The difficulty update would have to be the main chain length, so the block rate would remain the same.

In fact, we estimate that 1 second blocks can be easily combined with rates of over 200 TPS.

A faster block rate mainly helps with confirmation time rather than transactions per second.  Your node still needs to process the entire block to make sure all the transactions are valid.

A much higher block rate (with lots of blocks thrown away) would mean that nodes would end up verifying multiple blocks.

This implies quite fast authorization times, but much more importantly, an increased granularity in confirmations. Even 1 confirmation gives some level of certainty regarding irreversibly, and it comes almost instantly when blocks are generated every second.

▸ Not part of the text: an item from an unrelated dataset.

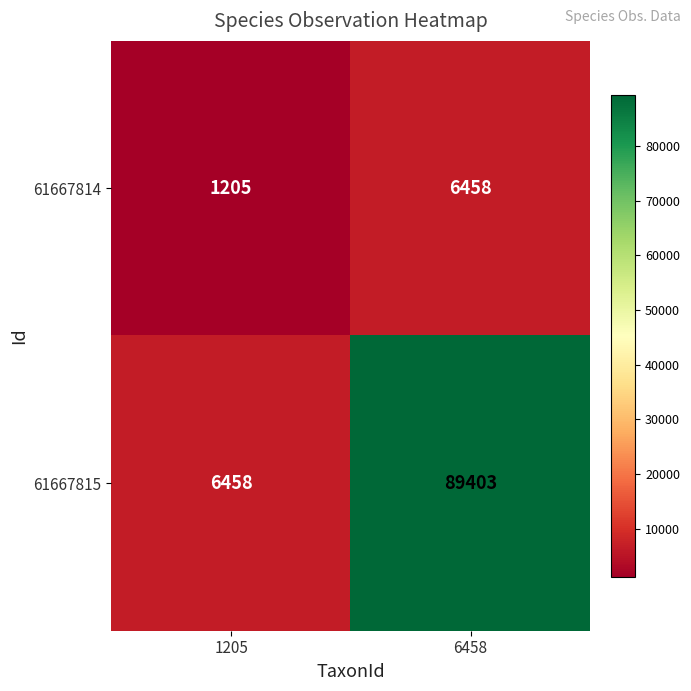

Is it true that 61667814 equals 6458 at 6458?

True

Since Bitcoin's security relies primarily on the number of confirmations received instead of on elapsed time, we end up getting irreversibility of transactions with very high probability in far less than 10 minutes.  

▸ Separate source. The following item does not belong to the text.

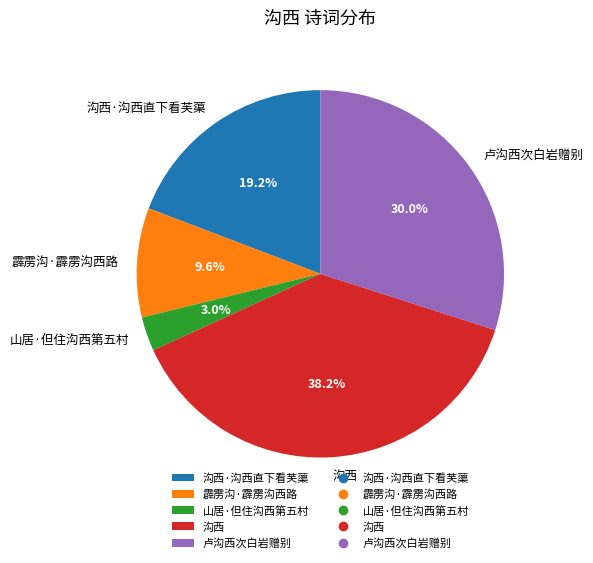

What percentage is the 霹雳沟·霹雳沟西路 slice, to the nearest percent?

10%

It depends on the hash value too.  Your transaction needs to have hashing power built on it that is much more valuable than the transaction.  The block rate determines protection against random reversal.

[AsymmetricInformation]

The basic observation behind the protocol modification that we suggest, is that blocks that are off the main chain can still contribute to a chain’s irreversibility. Consider for example a block B, and two blocks that were created on top of it C1 and C2, i.e., parent(C1) =parent(C2)= B. The Bitcoin protocol, at its current form, will eventually adopt only one of the sub-chains rooted at C 1 and C 2, and will discard the other. Note however, that both blocks were created by nodes that have accepted block B and its entire history as correct. The heaviest sub-tree protocol we suggest makes use of this fact, and adds additional weight to block B, helping to ensure that it will be part of the main chain.

Cool!

[superresistant]

Yes please do something.

[gglon]

How about splitting the reward equally among all blocks at level h? The exact tx paying the miners would be just included x levels later.